My mother taught me to become strong and independent, and if I want something, to go and get it myself. She taught me that you don't need a man to be there for you, you just need yourself. She is the prime example of you don't know what to expect in life, so be cautious and know what the hell you are doing.
My grandparents individually taught me things; my grandfather taught me to laugh, and to always be happy. He taught me to never be too serious, because life is too short. My grandmother taught me that an education is always important, and that dedication is key to marriage.
My neighbors taught me the power of faith. Both devote Catholics, they taught me that God is always going to be there. My auntie Ellen taught me to not take any crap from anyone, and to be a tough broad, because you shouldn't take shit from anyone.
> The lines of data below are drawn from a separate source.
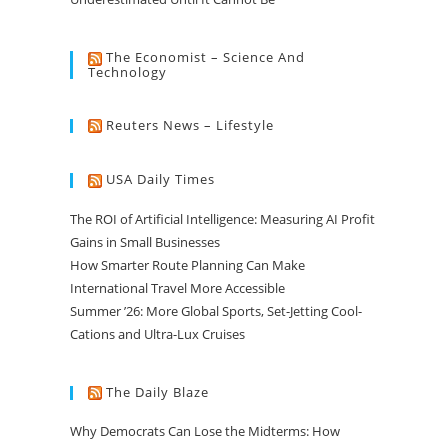
The Economist – Science And
Technology
Reuters News – Lifestyle
USA Daily Times
The ROI of Artificial Intelligence: Measuring AI Profit
Gains in Small Businesses
How Smarter Route Planning Can Make
International Travel More Accessible
Summer ’26: More Global Sports, Set-Jetting Cool-
Cations and Ultra-Lux Cruises
The Daily Blaze
Why Democrats Can Lose the Midterms: How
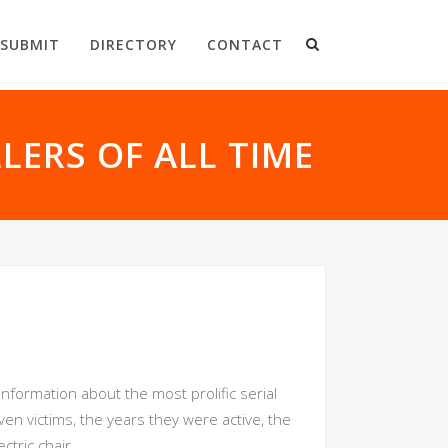
SUBMIT
DIRECTORY
CONTACT
LLERS OF ALL TIME
nformation about the most prolific serial
ven victims, the years they were active, the
tric chair.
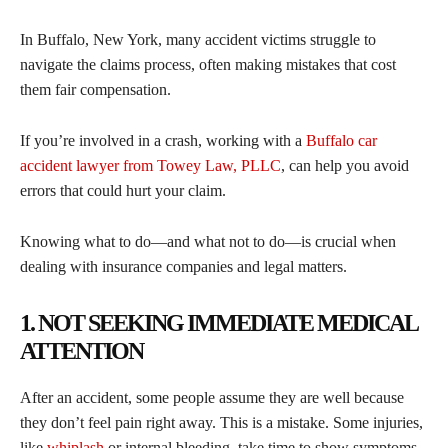
In Buffalo, New York, many accident victims struggle to
navigate the claims process, often making mistakes that cost
them fair compensation.
If you’re involved in a crash, working with a
Buffalo car
accident lawyer from Towey Law, PLLC
, can help you avoid
errors that could hurt your claim.
Knowing what to do—and what not to do—is crucial when
dealing with insurance companies and legal matters.
1. NOT SEEKING IMMEDIATE MEDICAL
ATTENTION
After an accident, some people assume they are well because
they don’t feel pain right away. This is a mistake. Some injuries,
like
whiplash
or internal bleeding, take time to show symptoms.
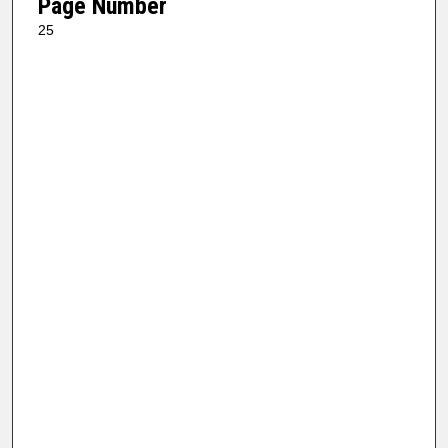
Page Number
25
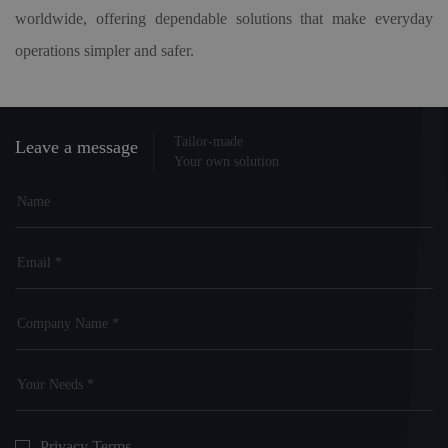
worldwide, offering dependable solutions that make everyday
operations simpler and safer.
Tailor-made
Leave a message
Your own solution
Privacy Terms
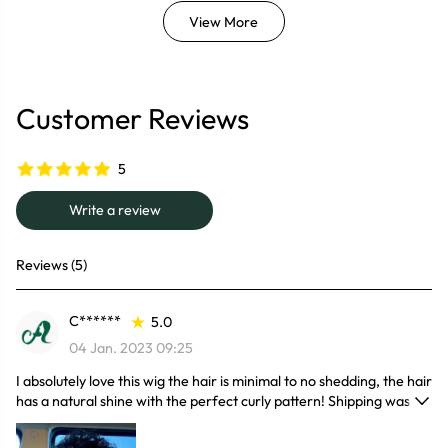
View More
Customer Reviews
5
Write a review
Reviews (5)
C******
5.0
04 Jan. 2023 09:25
I absolutely love this wig the hair is minimal to no shedding, the hair
has a natural shine with the perfect curly pattern! Shipping was
faster than I thought and it came with some goodies. I would
definitely recommend this wig I can't wait to wear it for my trip!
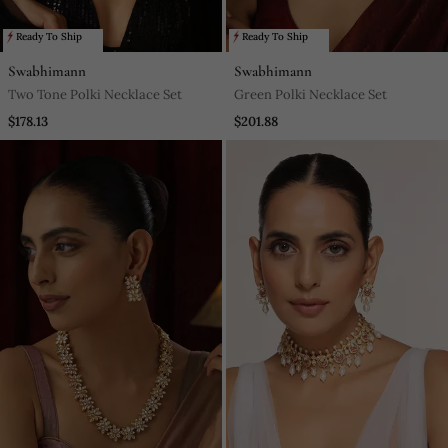
Ready To Ship
Ready To Ship
Swabhimann
Swabhimann
Two Tone Polki Necklace Set
Green Polki Necklace Set
$178.13
$201.88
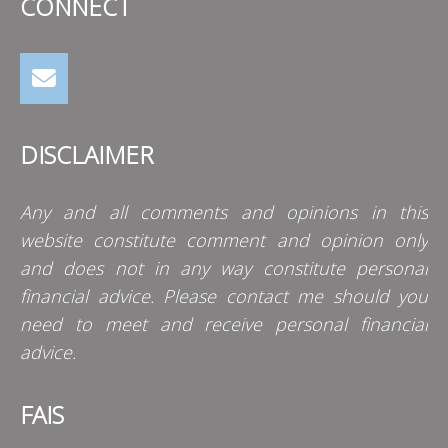
CONNECT
DISCLAIMER
Any and all comments and opinions in this
website constitute comment and opinion only
and does not in any way constitute personal
financial advice. Please contact me should you
need to meet and receive personal financial
advice.
FAIS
In the span of six months, I lost two of them. My grandfather died in October, and my 'auntie' Ellen passed away in Febuary. Uncle Buddy, Auntie Ellen's husband is currently in a nursing home with Alztimer's disease. It's hard for me to even think that they could be gone, when a year ago she perfectly healthy. She was full of life, as was he. And now they are both gone.They both won't see me walk the stage at my graduation in a few months, nor see my prom dress. My grandfather won't be able to teach me how to drive, and when I get my license, I won't be able to take him out to lunch like I planned. My auntie Ellen wouldn't be able to hem my wedding dress, or teach me how to sew like her. I always wanted to learn, like how to hem clothing and such.
With my wierd family, I also felt a small space of what was missing. I grew up without a father, and everyday, I often felt a confusion of whether or not I loved my father, whether I should forgive my father for what he's done. After fifteen years of bullshit (ie having plans with my father and then him not showing up, him not going to my grandfather's funeral to pay his final respects to a man that he himself said was one of kind, in addition to countless of other things), you often feel like you're done with everything. Then you think, that man is my father. That man helped me come into this world. I should respect him, right? Then you lie in a bed of confusion for most of your life, thinking that if you give him another chance, then maybe, it would be different. In weeks' time, however, you're back to the way that things were. And then you think it's your fault.
Our family is like a poker game: we get what we are dealt with, and then we pick up random pickings off a game.